El juez Aguado ha escrito algo que valdría la pena recitar en todas las escuelas, ahora que los maestros ya deben de encontrarse repescando libretas y plumieres: "el control de las interacciones sociales no es ningún criterio sanitario estrictamente considerado como una genuina potestad para el mantenimiento de la seguridad." Traducido a conversación de carajillo y mixto matinal, el juez recuerda una cosa tan básica como que la gestión del orden público no puede variar según las franjas horarias de las relaciones sociales para convertirse en un asunto de salud, cuando en horario diurno es un tema de estricta política administrativa. Traducido al gin-tonic con purito nocturno, el Gobierno no puede pretender acabar legislando los horarios de los ciudadanos basándose en criterios de salud que, además, va variando según le conviene y sin ningún tipo de coordinación con los ayuntamientos en cuestión, que son, al fin y al cabo, los más afectados por la medida.

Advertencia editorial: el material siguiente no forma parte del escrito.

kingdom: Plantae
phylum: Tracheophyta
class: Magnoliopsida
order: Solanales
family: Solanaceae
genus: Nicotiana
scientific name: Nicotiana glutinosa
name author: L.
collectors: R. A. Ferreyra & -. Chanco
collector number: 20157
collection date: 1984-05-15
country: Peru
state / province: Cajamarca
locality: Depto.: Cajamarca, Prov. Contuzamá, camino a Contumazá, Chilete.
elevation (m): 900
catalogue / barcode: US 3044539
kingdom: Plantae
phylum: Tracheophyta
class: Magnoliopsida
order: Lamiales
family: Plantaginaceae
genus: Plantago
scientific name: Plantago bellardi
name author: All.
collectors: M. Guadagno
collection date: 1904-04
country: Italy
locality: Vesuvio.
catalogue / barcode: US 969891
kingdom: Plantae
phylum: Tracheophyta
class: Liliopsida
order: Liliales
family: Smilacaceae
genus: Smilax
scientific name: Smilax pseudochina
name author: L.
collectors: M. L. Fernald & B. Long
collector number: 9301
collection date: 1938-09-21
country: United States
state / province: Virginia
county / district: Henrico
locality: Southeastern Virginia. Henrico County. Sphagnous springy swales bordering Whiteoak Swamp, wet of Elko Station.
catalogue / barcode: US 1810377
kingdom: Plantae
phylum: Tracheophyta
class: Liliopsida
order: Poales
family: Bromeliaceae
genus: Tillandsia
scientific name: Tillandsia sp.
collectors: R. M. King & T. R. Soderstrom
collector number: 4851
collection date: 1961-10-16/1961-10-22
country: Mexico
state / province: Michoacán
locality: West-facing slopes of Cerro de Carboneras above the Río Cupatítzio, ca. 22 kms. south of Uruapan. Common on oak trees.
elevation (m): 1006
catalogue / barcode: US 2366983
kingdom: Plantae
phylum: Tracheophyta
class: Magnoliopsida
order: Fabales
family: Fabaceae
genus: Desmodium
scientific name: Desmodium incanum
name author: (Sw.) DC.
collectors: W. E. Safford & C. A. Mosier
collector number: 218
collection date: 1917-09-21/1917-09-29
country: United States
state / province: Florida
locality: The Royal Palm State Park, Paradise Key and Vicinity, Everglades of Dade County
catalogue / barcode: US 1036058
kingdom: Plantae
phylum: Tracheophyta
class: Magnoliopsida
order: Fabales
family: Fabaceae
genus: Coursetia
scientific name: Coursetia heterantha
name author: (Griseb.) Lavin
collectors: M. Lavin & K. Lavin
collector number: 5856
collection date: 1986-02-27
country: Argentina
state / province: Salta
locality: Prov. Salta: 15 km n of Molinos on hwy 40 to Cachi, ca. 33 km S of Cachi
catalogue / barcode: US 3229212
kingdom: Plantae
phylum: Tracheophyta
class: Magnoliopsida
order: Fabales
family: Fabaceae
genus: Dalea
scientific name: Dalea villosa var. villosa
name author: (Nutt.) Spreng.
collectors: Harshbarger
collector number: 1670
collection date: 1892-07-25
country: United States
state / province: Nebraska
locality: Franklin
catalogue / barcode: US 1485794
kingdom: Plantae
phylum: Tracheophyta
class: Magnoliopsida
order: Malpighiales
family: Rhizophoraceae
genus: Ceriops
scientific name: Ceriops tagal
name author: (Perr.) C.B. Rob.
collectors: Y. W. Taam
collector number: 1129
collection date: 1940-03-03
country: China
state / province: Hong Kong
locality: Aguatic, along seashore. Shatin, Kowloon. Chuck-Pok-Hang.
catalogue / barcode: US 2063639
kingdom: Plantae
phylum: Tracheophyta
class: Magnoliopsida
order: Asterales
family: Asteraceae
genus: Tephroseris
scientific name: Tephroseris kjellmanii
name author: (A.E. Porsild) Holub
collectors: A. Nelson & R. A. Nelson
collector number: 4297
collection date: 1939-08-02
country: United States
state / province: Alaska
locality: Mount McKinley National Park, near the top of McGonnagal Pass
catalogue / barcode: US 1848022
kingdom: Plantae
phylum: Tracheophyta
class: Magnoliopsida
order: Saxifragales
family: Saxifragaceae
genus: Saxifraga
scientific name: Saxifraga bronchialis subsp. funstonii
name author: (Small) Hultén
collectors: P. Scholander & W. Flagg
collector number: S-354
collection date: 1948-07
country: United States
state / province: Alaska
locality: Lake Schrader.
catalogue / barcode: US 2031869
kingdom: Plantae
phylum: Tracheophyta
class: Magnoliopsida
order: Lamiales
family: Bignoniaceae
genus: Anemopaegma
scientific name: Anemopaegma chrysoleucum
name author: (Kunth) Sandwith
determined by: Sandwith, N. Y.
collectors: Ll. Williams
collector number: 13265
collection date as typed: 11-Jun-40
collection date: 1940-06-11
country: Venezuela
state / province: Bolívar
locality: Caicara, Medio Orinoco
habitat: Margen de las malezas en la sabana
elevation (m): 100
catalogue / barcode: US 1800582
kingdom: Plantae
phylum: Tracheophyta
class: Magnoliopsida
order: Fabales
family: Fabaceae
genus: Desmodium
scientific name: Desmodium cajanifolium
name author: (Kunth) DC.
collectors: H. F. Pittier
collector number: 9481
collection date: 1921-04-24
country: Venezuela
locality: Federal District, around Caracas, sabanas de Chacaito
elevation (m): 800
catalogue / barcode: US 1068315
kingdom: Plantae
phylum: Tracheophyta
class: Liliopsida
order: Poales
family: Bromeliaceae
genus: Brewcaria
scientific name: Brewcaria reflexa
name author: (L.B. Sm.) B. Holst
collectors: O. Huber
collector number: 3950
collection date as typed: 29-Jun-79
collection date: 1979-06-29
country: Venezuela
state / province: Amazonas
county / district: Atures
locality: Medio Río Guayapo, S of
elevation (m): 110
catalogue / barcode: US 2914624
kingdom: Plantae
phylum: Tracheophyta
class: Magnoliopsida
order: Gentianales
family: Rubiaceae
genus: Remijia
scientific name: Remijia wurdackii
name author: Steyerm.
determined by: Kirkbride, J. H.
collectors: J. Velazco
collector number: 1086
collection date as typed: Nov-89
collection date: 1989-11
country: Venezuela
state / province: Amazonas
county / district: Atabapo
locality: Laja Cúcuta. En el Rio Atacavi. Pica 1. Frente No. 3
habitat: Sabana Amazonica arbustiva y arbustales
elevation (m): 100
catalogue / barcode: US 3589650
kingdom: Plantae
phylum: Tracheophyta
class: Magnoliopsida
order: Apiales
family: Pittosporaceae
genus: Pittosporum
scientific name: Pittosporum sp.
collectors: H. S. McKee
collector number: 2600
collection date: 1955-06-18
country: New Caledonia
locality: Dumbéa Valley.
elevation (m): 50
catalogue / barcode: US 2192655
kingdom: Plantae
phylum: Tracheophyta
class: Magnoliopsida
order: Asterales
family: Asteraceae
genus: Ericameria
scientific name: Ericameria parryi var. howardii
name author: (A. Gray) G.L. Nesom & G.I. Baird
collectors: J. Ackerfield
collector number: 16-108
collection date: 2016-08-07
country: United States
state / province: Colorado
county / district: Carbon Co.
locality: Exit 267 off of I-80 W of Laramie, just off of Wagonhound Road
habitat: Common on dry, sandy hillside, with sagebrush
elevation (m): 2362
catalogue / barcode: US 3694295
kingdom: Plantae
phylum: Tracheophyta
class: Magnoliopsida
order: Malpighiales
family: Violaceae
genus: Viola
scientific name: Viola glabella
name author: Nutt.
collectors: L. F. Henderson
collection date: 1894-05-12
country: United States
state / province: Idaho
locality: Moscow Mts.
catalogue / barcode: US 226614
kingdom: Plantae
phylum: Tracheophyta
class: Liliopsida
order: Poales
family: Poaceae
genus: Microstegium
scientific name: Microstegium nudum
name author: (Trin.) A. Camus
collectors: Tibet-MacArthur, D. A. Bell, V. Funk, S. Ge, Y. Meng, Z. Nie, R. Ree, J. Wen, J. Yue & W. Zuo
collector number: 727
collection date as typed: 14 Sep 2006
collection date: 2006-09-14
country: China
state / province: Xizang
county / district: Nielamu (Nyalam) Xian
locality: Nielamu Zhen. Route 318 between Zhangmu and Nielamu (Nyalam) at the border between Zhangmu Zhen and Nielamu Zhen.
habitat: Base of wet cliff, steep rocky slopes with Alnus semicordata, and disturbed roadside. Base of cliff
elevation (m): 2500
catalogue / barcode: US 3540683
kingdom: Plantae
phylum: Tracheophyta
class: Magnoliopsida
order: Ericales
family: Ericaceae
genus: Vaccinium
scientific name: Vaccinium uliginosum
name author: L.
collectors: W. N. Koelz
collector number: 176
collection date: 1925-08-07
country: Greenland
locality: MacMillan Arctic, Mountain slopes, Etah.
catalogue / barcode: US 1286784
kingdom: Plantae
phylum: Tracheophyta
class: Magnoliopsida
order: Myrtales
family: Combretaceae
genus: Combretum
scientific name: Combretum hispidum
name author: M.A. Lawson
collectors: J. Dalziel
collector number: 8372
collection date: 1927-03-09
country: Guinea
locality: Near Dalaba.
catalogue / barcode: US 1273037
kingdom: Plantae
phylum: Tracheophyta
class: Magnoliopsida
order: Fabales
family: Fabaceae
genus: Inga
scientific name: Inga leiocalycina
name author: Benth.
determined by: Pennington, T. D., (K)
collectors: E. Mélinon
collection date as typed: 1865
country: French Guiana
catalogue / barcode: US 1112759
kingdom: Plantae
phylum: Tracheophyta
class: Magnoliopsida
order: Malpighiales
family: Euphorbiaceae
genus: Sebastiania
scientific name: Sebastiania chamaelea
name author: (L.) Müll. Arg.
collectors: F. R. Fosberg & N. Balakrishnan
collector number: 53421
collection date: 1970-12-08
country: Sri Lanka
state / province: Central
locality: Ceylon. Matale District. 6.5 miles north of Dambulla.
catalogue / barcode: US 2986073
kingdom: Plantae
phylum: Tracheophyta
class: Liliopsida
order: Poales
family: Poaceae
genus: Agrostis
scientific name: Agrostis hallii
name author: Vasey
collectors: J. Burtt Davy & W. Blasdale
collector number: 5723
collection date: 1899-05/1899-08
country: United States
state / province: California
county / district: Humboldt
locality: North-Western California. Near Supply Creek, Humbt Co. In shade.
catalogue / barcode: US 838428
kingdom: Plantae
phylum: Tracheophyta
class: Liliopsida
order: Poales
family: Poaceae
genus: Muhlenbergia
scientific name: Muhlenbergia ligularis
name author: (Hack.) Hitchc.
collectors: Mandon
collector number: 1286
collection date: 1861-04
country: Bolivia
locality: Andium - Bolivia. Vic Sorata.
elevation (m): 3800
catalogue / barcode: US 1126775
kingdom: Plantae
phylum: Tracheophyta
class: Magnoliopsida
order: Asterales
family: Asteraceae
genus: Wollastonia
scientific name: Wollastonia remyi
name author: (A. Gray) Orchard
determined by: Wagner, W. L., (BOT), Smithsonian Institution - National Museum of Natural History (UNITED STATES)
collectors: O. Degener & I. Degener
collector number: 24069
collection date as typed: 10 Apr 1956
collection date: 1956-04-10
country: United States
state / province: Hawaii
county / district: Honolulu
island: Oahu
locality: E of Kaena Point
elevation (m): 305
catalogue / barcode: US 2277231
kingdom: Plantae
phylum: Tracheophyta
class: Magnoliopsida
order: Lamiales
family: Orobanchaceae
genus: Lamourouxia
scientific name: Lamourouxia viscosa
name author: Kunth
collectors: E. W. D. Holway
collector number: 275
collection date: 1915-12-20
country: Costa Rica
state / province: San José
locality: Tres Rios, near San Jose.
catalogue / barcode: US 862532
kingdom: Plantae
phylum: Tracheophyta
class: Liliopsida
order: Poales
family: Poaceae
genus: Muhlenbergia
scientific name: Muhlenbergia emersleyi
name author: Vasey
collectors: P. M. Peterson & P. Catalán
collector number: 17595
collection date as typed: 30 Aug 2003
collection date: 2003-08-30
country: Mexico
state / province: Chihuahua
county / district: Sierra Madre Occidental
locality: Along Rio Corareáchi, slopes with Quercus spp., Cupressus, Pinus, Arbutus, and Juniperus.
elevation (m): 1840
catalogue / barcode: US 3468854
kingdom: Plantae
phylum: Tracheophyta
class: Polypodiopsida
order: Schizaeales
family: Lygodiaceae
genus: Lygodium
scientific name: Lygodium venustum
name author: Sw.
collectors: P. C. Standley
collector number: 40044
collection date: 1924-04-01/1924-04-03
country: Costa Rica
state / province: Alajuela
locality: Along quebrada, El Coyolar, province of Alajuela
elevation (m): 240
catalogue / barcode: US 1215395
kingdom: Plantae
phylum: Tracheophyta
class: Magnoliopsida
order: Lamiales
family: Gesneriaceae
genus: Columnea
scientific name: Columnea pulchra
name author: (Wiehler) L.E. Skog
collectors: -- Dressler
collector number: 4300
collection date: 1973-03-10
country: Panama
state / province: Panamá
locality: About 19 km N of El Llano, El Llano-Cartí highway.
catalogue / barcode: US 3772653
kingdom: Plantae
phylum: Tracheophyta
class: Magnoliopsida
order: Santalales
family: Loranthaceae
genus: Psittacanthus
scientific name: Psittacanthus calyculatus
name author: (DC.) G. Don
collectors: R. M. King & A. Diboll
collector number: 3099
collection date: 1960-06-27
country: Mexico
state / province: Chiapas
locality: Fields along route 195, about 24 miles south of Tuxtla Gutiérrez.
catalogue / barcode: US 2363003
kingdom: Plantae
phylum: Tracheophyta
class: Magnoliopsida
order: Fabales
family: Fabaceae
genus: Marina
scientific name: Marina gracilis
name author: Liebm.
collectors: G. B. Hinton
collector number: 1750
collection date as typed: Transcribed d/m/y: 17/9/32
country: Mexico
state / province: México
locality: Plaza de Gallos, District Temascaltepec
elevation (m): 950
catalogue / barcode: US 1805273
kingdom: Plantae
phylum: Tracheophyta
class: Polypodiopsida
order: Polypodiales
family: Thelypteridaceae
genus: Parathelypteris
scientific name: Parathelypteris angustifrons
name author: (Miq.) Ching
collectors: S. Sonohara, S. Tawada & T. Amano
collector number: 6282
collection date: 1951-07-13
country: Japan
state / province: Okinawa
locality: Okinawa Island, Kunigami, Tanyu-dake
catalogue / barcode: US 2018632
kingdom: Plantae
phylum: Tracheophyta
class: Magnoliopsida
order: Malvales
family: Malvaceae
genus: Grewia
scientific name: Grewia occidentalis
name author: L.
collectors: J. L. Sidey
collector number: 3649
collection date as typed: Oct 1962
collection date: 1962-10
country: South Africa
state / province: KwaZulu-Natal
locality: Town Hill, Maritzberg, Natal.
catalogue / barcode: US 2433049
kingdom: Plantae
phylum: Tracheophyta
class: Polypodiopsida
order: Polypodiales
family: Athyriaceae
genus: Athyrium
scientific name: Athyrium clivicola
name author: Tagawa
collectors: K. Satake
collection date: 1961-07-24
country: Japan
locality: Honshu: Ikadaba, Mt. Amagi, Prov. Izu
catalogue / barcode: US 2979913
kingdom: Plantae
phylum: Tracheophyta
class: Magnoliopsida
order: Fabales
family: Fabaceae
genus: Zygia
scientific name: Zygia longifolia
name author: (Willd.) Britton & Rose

Pero para todo eso, queridos amigos, hay que trabajar... y ya me dirás tú quién se arremanga la camisa de lino para currar durante agosto cuando ni la misma televisión pública se interesa por documentar si haces el arrocito con una pastillita de Avecrem o si con el sofrito ya tiras adelante. Este, ya lo sabíamos, es un Gobierno urdido con la clara intención de que nadie hable de él. De momento, Aragonès lo ha conseguido y, por si eso fuera poco, ha tenido la gracia de hacernos aplaudir la salmodia de un juez enemigo. Esta gente, realmente, son unos putos genios. En una mesa de diálogo, sea dónde sea y delante de quién sea, ganarán el partido antes de salir del autobús. ¡Que se preparen los españoles, que el embate será algo como para temblar de miedo!